Quelle sera, dans ces conditions, la ligne de Philippe Martinez, qui vient du terrain? Ancien de chez Renault où il fut délégué syndical, il a très directement vécu le recul de l’industrie dont la part dans l’économie française a décliné de plus d’un tiers en 25 ans selon un rapport de la Fondation Concorde, et dont la valeur ajoutée représente moins de la moitié de ce que pèse l’industrie allemande dans l’économie outre-Rhin. Quant aux effectifs, ils ont fondu à quelque 3 millions de salariés dans l’industrie d’après l’Insee.

Le seul secteur automobile, qui a perdu 100.000 emplois en dix ans, est une illustration de cette déroute. Or, au cours des sept années passées comme secrétaire général de la fédération de la métallurgie, Philippe Martinez a été directement concerné.

Son expérience peut-elle lui servir pour sortir le syndicalisme des positions figées qui entretiennent la désaffection alors que les emplois qui se créent aujourd’hui surtout dans les services ont besoin d’un cadre de négociation renouvelé? Cherchera-t-il au contraire à durcir le rapport de forces au risque de torpiller le dialogue avec les autres partenaires sociaux et le gouvernement, comme à l’occasion de la conférence sociale de juillet 2014 qui avait été fort mal engagée?
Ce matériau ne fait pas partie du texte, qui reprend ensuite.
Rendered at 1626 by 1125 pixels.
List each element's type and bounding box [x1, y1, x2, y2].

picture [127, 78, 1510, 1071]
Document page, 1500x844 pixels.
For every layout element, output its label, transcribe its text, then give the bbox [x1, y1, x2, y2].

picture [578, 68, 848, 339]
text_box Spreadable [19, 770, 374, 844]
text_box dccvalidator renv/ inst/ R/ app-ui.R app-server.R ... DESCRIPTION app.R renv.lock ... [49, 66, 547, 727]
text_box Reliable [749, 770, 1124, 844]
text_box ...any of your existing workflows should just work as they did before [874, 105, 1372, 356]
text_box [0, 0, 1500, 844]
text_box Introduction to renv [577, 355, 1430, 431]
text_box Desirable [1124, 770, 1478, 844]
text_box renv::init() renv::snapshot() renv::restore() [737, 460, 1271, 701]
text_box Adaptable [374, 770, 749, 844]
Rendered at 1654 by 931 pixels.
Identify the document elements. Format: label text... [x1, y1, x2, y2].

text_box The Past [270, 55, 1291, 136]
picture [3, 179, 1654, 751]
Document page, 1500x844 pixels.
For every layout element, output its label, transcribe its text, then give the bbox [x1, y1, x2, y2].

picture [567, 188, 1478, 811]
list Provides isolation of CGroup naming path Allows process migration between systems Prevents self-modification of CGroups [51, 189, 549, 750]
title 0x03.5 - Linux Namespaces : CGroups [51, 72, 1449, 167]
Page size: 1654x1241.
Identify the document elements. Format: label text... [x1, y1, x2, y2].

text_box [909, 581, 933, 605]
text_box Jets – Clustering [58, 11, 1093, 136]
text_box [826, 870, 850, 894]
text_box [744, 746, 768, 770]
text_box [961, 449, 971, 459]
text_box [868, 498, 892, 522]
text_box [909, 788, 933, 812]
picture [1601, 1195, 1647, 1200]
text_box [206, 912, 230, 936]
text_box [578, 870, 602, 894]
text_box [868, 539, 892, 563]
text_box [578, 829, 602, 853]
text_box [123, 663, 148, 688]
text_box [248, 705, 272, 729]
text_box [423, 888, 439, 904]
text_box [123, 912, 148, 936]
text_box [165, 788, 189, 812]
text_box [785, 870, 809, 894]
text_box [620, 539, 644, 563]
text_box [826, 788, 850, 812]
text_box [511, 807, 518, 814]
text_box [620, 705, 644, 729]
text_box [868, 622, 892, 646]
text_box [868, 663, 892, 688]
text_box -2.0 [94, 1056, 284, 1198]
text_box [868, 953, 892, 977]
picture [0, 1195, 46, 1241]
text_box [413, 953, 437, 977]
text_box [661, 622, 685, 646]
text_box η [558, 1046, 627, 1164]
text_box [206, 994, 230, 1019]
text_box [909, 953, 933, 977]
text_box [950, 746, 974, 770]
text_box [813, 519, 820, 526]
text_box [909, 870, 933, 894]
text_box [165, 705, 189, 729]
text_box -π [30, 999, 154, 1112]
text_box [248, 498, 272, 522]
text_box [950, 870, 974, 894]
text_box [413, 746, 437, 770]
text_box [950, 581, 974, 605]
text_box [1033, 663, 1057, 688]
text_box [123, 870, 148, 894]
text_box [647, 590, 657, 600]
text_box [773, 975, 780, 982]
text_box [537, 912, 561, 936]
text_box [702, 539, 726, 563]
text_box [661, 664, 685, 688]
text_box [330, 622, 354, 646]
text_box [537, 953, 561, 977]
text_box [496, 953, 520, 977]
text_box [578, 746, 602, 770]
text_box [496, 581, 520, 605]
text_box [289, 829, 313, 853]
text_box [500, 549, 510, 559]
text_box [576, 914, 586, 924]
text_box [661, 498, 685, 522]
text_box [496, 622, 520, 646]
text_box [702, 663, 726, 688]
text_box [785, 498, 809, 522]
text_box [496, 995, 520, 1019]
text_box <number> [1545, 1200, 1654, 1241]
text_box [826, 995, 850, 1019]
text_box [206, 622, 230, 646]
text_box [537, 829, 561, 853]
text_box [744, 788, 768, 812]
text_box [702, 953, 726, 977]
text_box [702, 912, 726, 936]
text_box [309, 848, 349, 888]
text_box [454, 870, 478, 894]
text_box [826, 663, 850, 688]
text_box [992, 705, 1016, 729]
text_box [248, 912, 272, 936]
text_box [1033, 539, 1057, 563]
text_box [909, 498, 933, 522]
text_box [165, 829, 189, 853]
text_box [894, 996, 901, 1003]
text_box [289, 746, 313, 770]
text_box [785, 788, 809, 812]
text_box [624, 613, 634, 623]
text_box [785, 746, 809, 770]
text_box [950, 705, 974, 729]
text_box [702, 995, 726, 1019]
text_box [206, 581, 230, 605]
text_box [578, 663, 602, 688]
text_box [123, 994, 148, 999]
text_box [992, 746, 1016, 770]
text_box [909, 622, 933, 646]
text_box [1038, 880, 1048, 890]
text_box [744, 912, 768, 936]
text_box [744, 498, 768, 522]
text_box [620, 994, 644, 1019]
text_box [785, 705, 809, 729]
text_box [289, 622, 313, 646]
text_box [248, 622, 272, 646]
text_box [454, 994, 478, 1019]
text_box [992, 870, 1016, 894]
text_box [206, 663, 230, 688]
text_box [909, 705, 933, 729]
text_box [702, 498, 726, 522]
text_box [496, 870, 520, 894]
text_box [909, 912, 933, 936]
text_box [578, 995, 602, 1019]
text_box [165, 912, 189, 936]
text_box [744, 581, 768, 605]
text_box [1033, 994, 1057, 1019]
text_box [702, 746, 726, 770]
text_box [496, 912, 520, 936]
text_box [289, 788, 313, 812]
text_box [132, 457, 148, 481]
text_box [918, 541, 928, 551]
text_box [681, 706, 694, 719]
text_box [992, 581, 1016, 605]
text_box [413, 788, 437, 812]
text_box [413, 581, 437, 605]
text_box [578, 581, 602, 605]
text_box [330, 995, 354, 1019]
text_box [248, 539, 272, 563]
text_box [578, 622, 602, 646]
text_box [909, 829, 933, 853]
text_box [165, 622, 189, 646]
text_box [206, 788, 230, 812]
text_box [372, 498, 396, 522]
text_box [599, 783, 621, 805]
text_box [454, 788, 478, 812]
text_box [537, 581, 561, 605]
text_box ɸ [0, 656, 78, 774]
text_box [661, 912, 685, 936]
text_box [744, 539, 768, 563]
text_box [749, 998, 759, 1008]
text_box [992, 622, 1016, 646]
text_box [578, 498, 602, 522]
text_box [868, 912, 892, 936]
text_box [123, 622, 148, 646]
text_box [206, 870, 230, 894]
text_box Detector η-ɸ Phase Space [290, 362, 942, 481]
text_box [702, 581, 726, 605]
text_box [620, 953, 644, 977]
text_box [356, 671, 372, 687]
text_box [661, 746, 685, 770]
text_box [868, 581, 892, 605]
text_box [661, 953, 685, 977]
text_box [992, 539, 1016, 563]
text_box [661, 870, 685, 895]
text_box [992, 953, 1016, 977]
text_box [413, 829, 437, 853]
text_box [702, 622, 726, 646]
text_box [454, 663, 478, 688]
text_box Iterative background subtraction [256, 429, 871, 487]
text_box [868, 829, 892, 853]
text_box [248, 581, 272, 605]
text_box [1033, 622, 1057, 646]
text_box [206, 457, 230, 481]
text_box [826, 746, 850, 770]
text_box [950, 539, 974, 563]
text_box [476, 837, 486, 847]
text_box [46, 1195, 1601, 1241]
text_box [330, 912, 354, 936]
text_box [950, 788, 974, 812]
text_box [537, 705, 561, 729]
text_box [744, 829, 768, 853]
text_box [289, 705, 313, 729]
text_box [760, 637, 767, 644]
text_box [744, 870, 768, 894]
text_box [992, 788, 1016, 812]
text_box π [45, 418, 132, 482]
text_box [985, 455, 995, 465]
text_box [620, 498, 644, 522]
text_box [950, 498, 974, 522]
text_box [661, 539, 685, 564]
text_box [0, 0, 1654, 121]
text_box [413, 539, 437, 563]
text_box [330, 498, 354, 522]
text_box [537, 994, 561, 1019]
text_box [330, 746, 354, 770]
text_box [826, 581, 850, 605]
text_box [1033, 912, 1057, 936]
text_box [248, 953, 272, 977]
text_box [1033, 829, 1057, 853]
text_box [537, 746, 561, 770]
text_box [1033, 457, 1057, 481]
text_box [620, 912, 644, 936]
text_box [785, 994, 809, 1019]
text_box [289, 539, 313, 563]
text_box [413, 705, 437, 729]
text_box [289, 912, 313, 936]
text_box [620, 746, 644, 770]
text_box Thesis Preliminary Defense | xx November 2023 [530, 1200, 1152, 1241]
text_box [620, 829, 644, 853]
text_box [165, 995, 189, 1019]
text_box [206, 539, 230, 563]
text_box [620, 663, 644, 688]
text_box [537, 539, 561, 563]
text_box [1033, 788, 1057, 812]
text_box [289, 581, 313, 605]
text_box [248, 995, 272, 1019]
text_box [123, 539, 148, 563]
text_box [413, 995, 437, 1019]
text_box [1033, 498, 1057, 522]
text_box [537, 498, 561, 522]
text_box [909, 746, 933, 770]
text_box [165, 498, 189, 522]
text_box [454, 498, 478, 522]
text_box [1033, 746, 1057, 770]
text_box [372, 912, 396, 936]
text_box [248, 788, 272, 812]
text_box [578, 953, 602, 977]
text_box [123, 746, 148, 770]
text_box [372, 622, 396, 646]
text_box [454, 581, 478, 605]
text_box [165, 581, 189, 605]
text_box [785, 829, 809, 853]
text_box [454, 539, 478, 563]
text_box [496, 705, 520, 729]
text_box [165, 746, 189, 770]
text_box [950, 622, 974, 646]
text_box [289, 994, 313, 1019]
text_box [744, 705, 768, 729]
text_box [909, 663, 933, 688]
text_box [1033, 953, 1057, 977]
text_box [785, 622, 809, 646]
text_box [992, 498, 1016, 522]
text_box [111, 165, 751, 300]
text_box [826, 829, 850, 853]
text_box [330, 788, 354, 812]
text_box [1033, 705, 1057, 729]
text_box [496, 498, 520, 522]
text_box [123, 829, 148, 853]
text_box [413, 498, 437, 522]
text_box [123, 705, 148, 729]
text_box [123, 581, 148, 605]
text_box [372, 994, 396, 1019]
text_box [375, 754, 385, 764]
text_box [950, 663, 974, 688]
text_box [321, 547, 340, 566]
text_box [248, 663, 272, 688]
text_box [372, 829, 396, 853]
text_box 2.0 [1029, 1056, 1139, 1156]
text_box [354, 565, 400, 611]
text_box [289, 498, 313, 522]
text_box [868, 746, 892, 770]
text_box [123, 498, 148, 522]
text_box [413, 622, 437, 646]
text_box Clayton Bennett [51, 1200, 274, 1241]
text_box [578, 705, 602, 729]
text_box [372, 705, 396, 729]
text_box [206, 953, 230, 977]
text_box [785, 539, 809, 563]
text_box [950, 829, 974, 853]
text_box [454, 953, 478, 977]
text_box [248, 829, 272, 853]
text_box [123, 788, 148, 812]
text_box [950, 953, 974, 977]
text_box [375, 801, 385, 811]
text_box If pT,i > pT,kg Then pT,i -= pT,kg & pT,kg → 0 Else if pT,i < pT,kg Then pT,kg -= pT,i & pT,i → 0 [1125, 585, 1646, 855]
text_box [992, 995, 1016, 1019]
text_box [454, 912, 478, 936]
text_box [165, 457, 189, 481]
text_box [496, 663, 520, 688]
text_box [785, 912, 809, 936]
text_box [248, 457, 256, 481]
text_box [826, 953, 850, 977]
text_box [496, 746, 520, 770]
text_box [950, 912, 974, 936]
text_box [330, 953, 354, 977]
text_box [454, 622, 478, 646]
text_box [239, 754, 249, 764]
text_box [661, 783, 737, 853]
Dans un premier temps, il va devoir apaiser le climat à l’intérieur de la fédération, en constituant une équipe qui rassemble toutes les tendances.  Pour la suite, le dialogue social est un théâtre: la CGT de Martinez va devoir se réinventer, mais ses nouvelles répliques marqueront, à coup sûr, une inflexion radicale. L’enjeu, malgré tout, demeure pour l’emploi celui de la compétitivité.